# Written task
Copy out, from the data below, each line in which the word "honored" occurs.

(Records from a collection)
········
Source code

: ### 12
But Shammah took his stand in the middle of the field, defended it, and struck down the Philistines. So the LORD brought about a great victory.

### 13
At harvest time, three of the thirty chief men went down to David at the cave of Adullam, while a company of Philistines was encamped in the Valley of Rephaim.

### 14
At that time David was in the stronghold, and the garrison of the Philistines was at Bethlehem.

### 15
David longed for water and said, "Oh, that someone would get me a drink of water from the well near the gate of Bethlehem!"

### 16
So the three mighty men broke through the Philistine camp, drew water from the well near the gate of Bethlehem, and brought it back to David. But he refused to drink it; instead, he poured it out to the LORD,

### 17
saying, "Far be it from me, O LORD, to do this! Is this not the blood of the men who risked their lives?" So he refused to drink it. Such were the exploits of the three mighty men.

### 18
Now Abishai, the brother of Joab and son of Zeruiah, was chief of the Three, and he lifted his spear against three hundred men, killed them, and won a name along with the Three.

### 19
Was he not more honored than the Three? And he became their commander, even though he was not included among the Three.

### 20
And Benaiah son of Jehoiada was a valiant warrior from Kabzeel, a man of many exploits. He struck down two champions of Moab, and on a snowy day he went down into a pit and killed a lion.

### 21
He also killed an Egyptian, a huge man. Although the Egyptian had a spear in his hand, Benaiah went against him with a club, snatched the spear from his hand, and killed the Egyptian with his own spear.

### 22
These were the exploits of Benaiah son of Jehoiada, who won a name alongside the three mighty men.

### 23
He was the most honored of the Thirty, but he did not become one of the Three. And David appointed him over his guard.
········
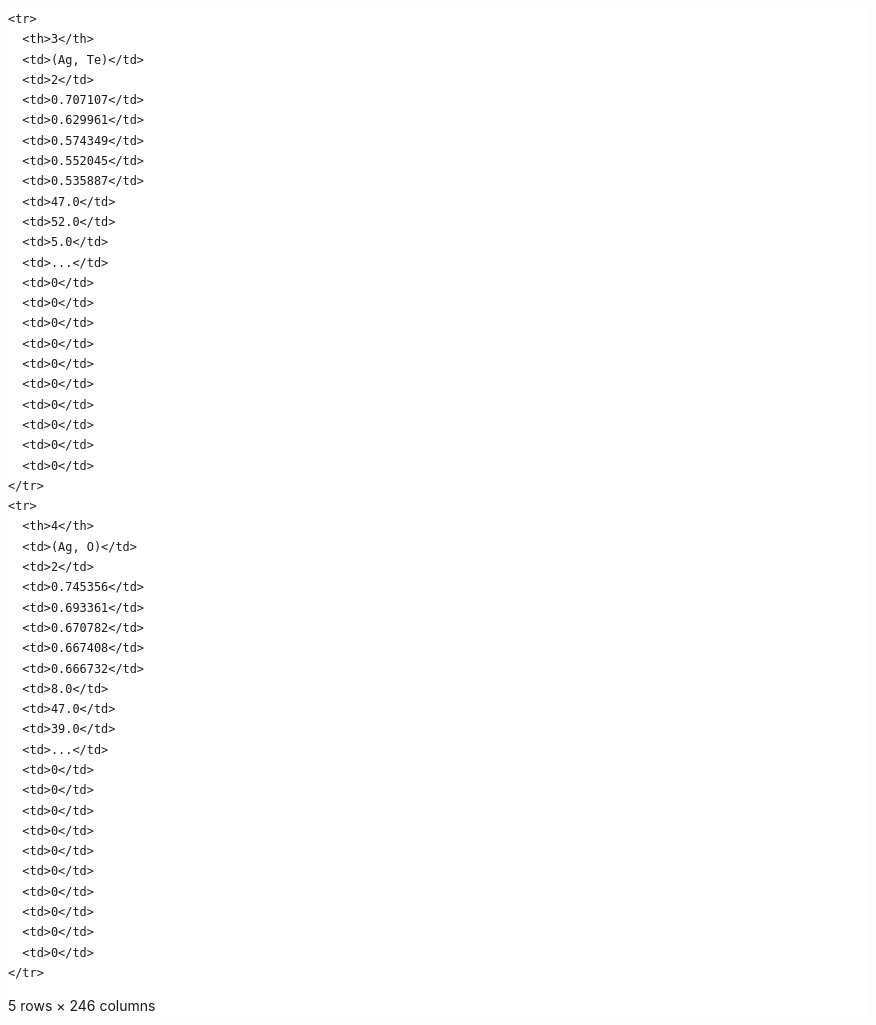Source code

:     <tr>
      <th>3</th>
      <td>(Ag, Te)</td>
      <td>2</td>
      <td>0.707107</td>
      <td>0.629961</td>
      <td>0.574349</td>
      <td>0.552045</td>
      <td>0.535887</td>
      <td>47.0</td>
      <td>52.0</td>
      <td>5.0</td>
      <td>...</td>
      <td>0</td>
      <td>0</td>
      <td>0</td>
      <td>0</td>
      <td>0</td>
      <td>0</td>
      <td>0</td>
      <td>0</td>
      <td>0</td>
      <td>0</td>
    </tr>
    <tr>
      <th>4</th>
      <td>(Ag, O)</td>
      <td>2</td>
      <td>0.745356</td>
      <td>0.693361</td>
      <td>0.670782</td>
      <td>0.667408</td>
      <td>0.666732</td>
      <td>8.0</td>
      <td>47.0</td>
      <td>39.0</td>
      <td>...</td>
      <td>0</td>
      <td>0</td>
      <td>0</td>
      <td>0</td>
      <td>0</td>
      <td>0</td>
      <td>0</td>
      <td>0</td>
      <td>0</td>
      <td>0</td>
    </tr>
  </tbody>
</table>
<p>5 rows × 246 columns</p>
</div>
········
# Output below
Was he not more honored than the Three? And he became their commander, even though he was not included among the Three.
He was the most honored of the Thirty, but he did not become one of the Three. And David appointed him over his guard.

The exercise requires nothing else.